#### ASSIGNMENT:
Render the rows from their first line through the line containing "Aucun mandat de l’adhérent n’est nécessaire à", inclusive, as a JSON list of strings, with one string per line and blank lines omitted.

#### DATA SUPPLIED:
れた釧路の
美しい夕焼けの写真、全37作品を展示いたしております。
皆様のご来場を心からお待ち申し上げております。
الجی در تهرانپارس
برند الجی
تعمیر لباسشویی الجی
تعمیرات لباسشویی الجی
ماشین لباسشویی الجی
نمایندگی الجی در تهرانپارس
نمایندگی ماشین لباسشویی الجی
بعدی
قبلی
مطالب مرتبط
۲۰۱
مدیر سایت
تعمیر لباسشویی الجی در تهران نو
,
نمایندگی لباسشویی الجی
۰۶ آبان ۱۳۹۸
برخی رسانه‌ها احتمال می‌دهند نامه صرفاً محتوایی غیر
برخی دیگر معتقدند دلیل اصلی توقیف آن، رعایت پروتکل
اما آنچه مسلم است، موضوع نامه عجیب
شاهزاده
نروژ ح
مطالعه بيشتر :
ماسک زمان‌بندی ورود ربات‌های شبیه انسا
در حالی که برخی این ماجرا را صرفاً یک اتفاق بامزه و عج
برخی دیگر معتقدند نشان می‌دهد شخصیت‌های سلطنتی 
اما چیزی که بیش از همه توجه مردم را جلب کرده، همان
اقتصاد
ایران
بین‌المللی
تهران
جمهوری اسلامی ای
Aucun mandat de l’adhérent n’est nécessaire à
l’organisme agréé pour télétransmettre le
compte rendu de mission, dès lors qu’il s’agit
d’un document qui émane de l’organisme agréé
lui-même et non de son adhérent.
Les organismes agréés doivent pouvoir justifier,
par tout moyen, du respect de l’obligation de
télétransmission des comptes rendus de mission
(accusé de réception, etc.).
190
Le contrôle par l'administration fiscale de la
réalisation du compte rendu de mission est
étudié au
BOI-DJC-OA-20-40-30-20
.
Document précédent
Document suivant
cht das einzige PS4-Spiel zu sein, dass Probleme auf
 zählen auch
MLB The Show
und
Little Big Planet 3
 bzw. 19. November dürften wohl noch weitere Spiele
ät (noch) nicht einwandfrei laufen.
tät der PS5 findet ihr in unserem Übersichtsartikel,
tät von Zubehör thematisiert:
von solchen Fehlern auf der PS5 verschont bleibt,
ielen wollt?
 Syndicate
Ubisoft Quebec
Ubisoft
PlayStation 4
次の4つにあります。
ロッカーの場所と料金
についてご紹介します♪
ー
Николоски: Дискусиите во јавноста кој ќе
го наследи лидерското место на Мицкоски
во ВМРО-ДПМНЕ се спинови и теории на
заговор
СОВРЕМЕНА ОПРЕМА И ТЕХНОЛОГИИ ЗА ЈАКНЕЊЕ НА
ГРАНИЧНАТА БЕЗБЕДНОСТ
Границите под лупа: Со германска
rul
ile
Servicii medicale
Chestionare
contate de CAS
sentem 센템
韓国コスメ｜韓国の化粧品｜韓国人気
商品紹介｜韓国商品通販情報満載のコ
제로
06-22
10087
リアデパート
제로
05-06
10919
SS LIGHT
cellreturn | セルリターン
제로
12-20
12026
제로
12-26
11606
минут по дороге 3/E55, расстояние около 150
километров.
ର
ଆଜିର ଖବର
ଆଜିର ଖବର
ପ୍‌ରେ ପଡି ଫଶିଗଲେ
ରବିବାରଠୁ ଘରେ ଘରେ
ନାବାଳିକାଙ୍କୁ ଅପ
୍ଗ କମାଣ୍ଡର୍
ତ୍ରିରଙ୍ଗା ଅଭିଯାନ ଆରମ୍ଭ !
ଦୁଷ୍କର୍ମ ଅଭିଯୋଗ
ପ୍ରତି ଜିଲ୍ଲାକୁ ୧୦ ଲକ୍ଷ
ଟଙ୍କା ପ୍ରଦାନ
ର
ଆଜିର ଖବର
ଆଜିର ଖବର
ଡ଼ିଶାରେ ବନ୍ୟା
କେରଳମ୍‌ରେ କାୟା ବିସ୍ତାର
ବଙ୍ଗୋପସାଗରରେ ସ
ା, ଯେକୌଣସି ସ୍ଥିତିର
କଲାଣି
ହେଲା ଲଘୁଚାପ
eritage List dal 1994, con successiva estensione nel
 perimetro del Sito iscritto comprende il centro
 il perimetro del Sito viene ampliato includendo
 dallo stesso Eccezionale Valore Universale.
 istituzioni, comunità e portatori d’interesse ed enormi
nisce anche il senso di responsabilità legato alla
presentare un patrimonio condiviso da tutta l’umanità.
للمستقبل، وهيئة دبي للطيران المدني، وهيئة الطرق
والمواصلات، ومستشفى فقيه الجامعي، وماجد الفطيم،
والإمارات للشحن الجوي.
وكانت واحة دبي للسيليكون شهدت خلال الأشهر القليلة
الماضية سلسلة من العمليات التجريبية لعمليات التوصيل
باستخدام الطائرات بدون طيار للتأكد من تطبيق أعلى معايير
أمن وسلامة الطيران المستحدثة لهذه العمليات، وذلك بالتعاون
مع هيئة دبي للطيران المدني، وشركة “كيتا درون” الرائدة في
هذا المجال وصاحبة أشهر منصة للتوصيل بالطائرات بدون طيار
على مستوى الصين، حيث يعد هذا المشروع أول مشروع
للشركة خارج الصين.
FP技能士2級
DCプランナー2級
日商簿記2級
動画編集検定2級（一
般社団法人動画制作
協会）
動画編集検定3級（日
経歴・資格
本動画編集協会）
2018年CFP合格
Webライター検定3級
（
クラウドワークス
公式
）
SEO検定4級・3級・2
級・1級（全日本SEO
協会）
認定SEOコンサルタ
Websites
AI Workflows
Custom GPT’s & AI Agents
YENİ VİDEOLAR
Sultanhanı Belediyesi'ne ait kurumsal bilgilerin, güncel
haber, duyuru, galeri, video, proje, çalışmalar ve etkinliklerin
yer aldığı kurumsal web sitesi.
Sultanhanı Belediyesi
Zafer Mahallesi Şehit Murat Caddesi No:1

#### ANSWER SECTION:
[
  "れた釧路の",
  "美しい夕焼けの写真、全37作品を展示いたしております。",
  "皆様のご来場を心からお待ち申し上げております。",
  "الجی در تهرانپارس",
  "برند الجی",
  "تعمیر لباسشویی الجی",
  "تعمیرات لباسشویی الجی",
  "ماشین لباسشویی الجی",
  "نمایندگی الجی در تهرانپارس",
  "نمایندگی ماشین لباسشویی الجی",
  "بعدی",
  "قبلی",
  "مطالب مرتبط",
  "۲۰۱",
  "مدیر سایت",
  "تعمیر لباسشویی الجی در تهران نو",
  ",",
  "نمایندگی لباسشویی الجی",
  "۰۶ آبان ۱۳۹۸",
  "برخی رسانه‌ها احتمال می‌دهند نامه صرفاً محتوایی غیر",
  "برخی دیگر معتقدند دلیل اصلی توقیف آن، رعایت پروتکل",
  "اما آنچه مسلم است، موضوع نامه عجیب",
  "شاهزاده",
  "نروژ ح",
  "مطالعه بيشتر :",
  "ماسک زمان‌بندی ورود ربات‌های شبیه انسا",
  "در حالی که برخی این ماجرا را صرفاً یک اتفاق بامزه و عج",
  "برخی دیگر معتقدند نشان می‌دهد شخصیت‌های سلطنتی ",
  "اما چیزی که بیش از همه توجه مردم را جلب کرده، همان",
  "اقتصاد",
  "ایران",
  "بین‌المللی",
  "تهران",
  "جمهوری اسلامی ای",
  "Aucun mandat de l’adhérent n’est nécessaire à"
]